In 2009, it became the first hospital outside the United States, and the twelfth worldwide, to receive Cycle III Chest Pain Centre accreditation from the Society of Chest Pain Centres. Following this, the department of Cardiology received further accreditation in 2012 from the European Association of Echocardiography, and in 2015 from the American College of Cardiology as an International Centre of Excellence.

In 2013, SKMC performed the UAE's first successful kidney transplant using an organ from a deceased donor.

==Clinical services==
Sheikh Khalifa Medical City consists of a 441-bed Acute Care Hospital, 17 specialized outpatient clinics and the Blood Bank, and is accredited by Joint Commission International (JCI). Additionally, SKMC manages a 125-bed Behavioral Sciences Pavilion and an urgent care center located within the city of Abu Dhabi.
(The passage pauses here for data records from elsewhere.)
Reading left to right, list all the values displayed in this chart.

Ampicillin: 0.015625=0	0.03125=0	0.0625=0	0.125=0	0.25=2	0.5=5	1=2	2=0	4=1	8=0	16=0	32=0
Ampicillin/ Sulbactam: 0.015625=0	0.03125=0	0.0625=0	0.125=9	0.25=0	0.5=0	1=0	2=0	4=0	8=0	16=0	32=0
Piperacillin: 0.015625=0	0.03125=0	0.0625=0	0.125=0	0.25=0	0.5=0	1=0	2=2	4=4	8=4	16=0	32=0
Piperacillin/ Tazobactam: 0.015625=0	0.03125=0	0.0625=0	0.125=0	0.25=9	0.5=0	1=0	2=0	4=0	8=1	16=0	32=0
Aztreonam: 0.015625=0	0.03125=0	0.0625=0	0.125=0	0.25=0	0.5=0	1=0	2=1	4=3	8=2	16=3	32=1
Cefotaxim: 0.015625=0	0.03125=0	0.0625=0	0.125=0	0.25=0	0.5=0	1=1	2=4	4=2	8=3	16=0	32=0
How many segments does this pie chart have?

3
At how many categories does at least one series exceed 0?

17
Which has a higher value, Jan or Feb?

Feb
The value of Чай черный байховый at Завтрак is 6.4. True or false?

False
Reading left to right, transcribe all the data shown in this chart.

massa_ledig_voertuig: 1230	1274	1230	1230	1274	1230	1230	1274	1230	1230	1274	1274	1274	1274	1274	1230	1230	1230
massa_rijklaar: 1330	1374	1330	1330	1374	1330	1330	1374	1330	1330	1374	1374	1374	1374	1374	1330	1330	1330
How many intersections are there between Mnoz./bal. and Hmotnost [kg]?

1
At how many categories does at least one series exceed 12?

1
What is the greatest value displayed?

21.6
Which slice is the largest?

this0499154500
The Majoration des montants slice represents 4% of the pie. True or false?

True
In 2025, SKMC renewed its Joint Commission International hospital accreditation and its paediatric cardiology and cardiac surgery programme received JCI Clinical Care certification.

Departments of related medical specialties collaborate to offer patient-centered care.

Specialist care:
- Cardiac sciences institute
- Critical care
- Emergency medicine
- Medicine institute
- Pathology and laboratory medicine
- Pediatric institute
- Physical medicine and rehabilitation
- Radiology
- Surgery institute
SKMC provides adult and paediatric kidney transplantation services and is developing adult and paediatric liver transplantation programmes.

The hospital has also expanded its paediatric services through a collaboration with Cincinnati Children's, supporting specialist clinical care, research, and medical training. It also operates a dedicated 24-hour paediatric emergency department.